WORK TASK »
Scan the material and copy out each line where the word "fonte" occurs.

EXERCISE MATERIAL »
☆ ☆ ☆ ☆
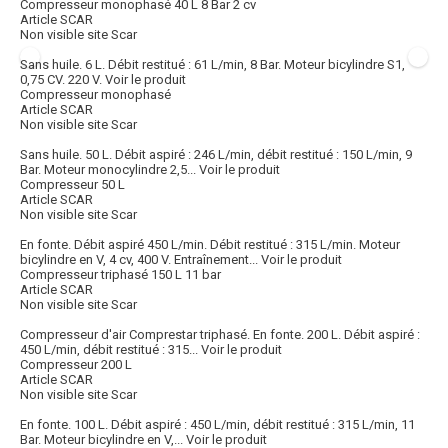
Compresseur monophasé 40 L 8 Bar 2 cv
Article SCAR
Non visible site Scar
Sans huile. 6 L. Débit restitué : 61 L/min, 8 Bar. Moteur bicylindre S1,
0,75 CV. 220 V.
Voir le produit
Compresseur monophasé
Article SCAR
Non visible site Scar
Sans huile. 50 L. Débit aspiré : 246 L/min, débit restitué : 150 L/min, 9
Bar. Moteur monocylindre 2,5...
Voir le produit
Compresseur 50 L
Article SCAR
Non visible site Scar
En fonte. Débit aspiré 450 L/min. Débit restitué : 315 L/min. Moteur
bicylindre en V, 4 cv, 400 V. Entraînement...
Voir le produit
Compresseur triphasé 150 L 11 bar
Article SCAR
Non visible site Scar
Compresseur d'air Comprestar triphasé. En fonte. 200 L. Débit aspiré :
450 L/min, débit restitué : 315...
Voir le produit
Compresseur 200 L
Article SCAR
Non visible site Scar
En fonte. 100 L. Débit aspiré : 450 L/min, débit restitué : 315 L/min, 11
Bar. Moteur bicylindre en V,...
Voir le produit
☆ ☆ ☆ ☆
SOLUTION TO THE EXERCISE »
En fonte. Débit aspiré 450 L/min. Débit restitué : 315 L/min. Moteur
Compresseur d'air Comprestar triphasé. En fonte. 200 L. Débit aspiré :
En fonte. 100 L. Débit aspiré : 450 L/min, débit restitué : 315 L/min, 11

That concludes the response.